Diese geplanten Änderungen bringen vor allem in praktischer Hinsicht erhebliche Vorteile mit sich und dürften den Verwaltungsaufwand der beaufsichtigten Akteure erheblich senken. Zudem dürften Verfahren aufgrund der zukünftig gebotenen elektronischen Kommunikation schneller durchlaufen werden können. Abzuwarten bleibt, ob die für die Kommunikation mit der BaFin eine neue Kommunikationsplattform geschaffen wird oder die bestehenden Kommunikationssysteme (zB die bekannte Melde- und Veröffentlichungsplattform (MVP)) ausgebaut werden.

Steuerliche Erleichterungen

Als ein weiteres Hindernis für den deutschen Venture Capital-Fondsstandort wurden steuerliche Nachteile im internationalen Vergleich ausgemacht. Der Fondsstandortgesetz-Entwurf sieht daher unter anderem vor, dass die Verwaltung von Wagniskapitalfonds – der regulierte Verwalter erhält idR eine Verwaltungs-/Managementvergütung von dem VC-Fonds – von der Umsatzsteuer befreit wird; leider ohne weiter zu erläutern, welche Fonds konkret unter den Begriff des Wagniskapitalfonds fallen sollen.

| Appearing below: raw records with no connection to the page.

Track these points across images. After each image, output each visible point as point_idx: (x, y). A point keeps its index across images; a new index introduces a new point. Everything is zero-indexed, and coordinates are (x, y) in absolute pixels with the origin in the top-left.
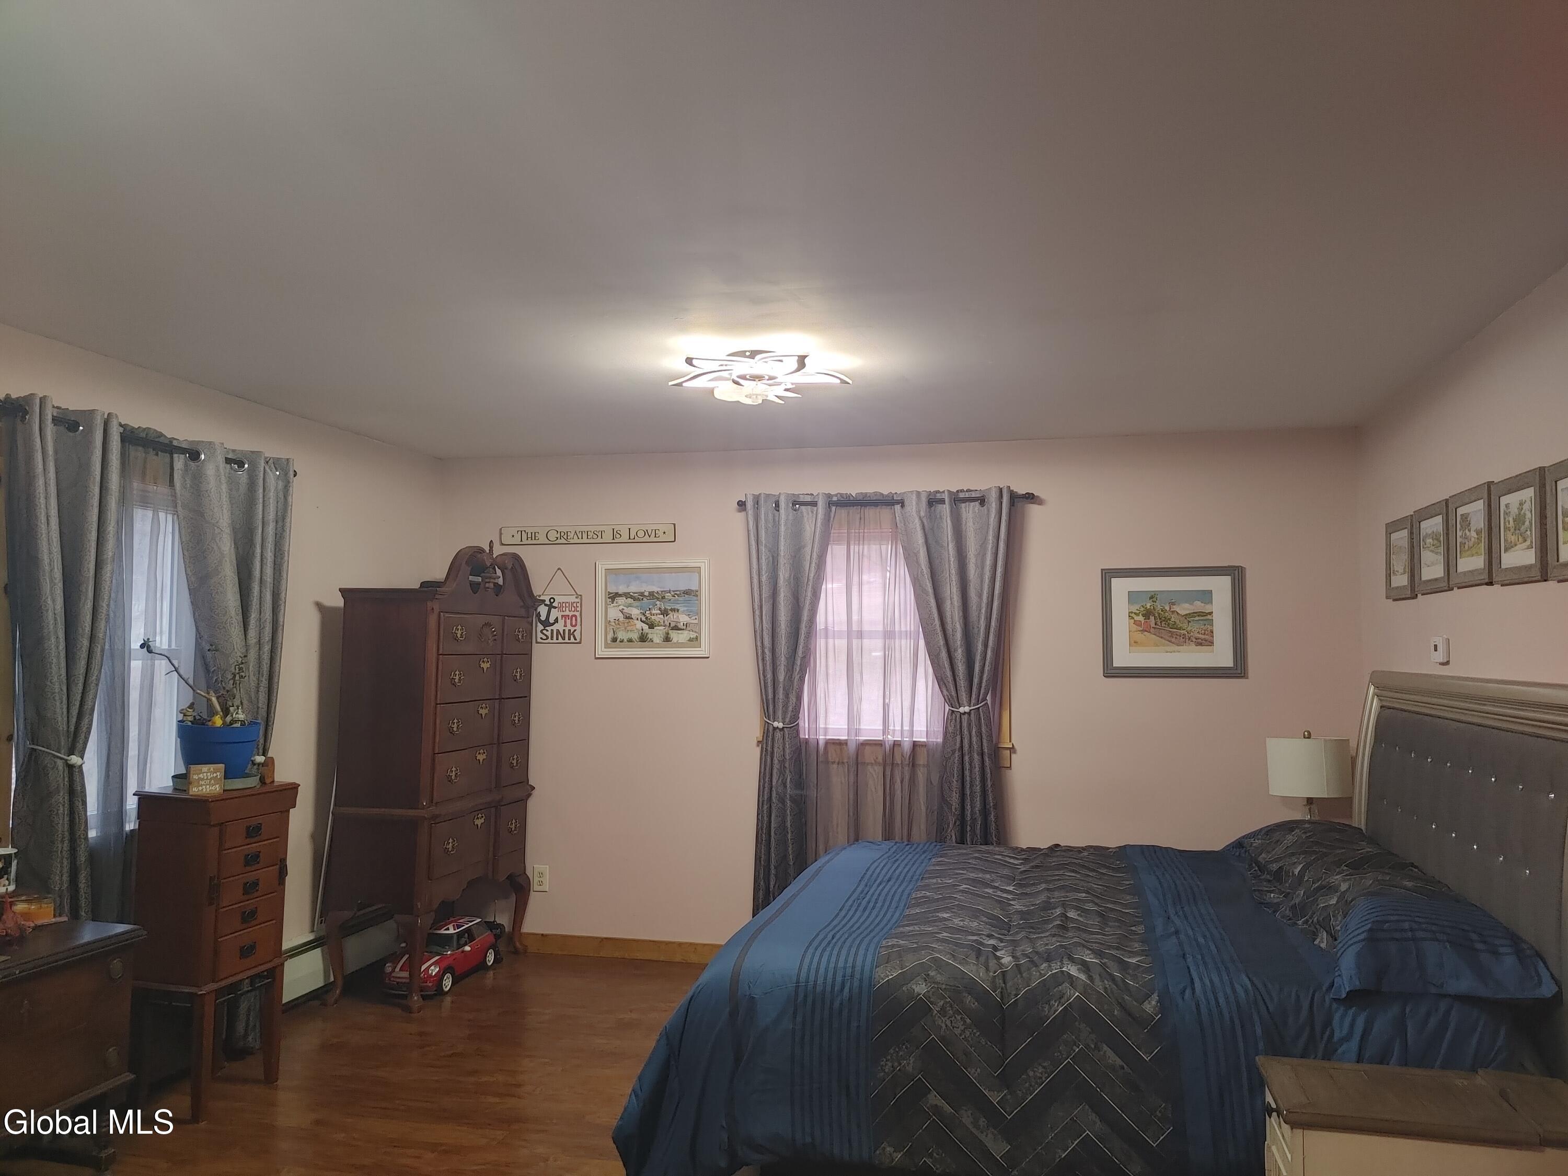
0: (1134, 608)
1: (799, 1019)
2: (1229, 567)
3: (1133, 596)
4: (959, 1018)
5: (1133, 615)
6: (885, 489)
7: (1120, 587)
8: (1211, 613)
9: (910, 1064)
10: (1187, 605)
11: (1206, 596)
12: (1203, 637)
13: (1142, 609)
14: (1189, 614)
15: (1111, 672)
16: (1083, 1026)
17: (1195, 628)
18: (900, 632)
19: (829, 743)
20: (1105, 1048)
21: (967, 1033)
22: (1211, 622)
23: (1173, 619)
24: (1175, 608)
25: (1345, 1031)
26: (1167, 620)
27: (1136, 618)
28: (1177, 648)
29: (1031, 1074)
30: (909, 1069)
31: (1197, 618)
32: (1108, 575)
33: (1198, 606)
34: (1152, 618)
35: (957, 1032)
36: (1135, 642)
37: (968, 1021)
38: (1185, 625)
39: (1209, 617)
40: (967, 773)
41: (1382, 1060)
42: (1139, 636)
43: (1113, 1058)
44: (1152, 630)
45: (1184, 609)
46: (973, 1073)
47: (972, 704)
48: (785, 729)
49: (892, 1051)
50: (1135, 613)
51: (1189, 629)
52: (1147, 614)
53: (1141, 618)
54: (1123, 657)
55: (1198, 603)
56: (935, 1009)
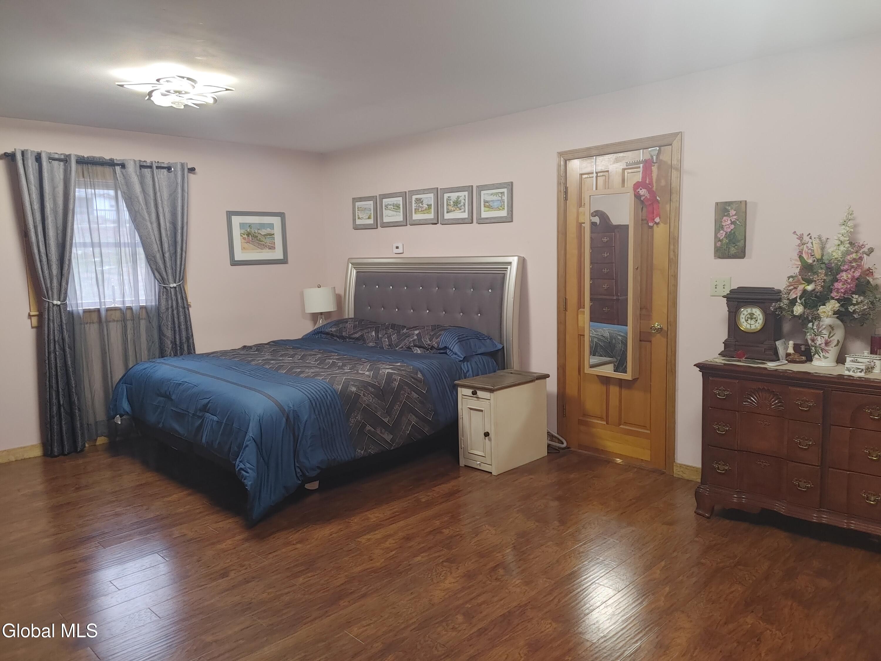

Ein weiteres Ziel der Bundesregierung ist zudem die Förderung innovativer Beteiligungsformen und einer stärkeren Beteiligung von Arbeitnehmern am Produktivkapital der Volkswirtschaft. Besonders für Start-ups sei die Gewinnung von qualifizierten Fachkräften über eine Beteiligung am Unternehmen von entscheidender Bedeutung. Vor diesem Hintergrund ist nun beabsichtigt, den steuerfreien Höchstbetrag für Vermögensbeteiligungen von Mitarbeitern mit Wirkung zum 1. Juli 2021 von EUR 360 auf EUR 720 anzuheben.

Anlegerschutzstärkungsgesetz

Im Zusammenhang mit der Schaffung eines attraktiveren Fondsstandortes in Deutschland ist aber auch ein anderer Referentenentwurf des BMF zu beachten. Kurz vor Weihnachten, am 22. Dezember 2020, hat das BMF seinen Referentenentwurf ein Gesetz zur weiteren Stärkung des Anlegerschutzes („Anlegerschutzstärkungsgesetz“) veröffentlicht.

Inhaltich betrifft dieses neben zahlreichen verschärfenden Regelungen im Hinblick auf das Vermögensanlagengesetz (zB Verbot von Blind Pools und Eigenvertrieb von Vermögensanlagen) auch Vorgaben zum KAGB. Demnach sollen insbesondere § 2 Abs. 4a und Abs. 5 KAGB aufgehoben werden, die bisher auch für Publikumsfonds die Möglichkeit eröffneten, durch einen lediglich registrierten Fondsmanager verwaltet zu werden (sog. De-Minimis-Publikums-AIF). Im Sinne des Anlegerschutzes sollen diese Möglichkeiten zukünftig wegfallen, sodass Publikumsfonds zukünftig ohne Ausnahme der Vollregulierung durch das KAGB unterfallen werden.

Fazit

Der Gesetzgeber verspricht einige zukünftige Neuerungen in der Fondsregulierung, die durchaus das Potential haben, den Fondsstandort Deutschland zu stärken. Diese reichen von eher „praktischen“ Vorteilen wie der elektronischen Kommunikation bis hin zu maßgeblichen rechtlichen Neuerungen wie zusätzlichen Produktmöglichkeiten. Zu berücksichtigen ist dabei aber auch, dass der Gesetzgeber auf der anderen Seite beabsichtigt, für einen stärkeren Anlegerschutz bisherige Produktmöglichkeiten wie – in der Praxis wohl selten vorkommende – De-Minimis-Publikums-AIF aufzugeben und damit möglicherweise die positiven Effekte des Fondsstandortgesetzes wieder eindämmt.

Wichtig dürfte natürlich die geplante Umsatzsteuerbefreiung für Manager von VC-Fonds sein.

Allerdings handelt es sich bei beiden Gesetzentwürfen lediglich um erste Entwürfe, sodass Änderungen im Laufe des Gesetzgebungsverfahrens, über die wir natürlich weiter berichten, abzuwarten bleiben.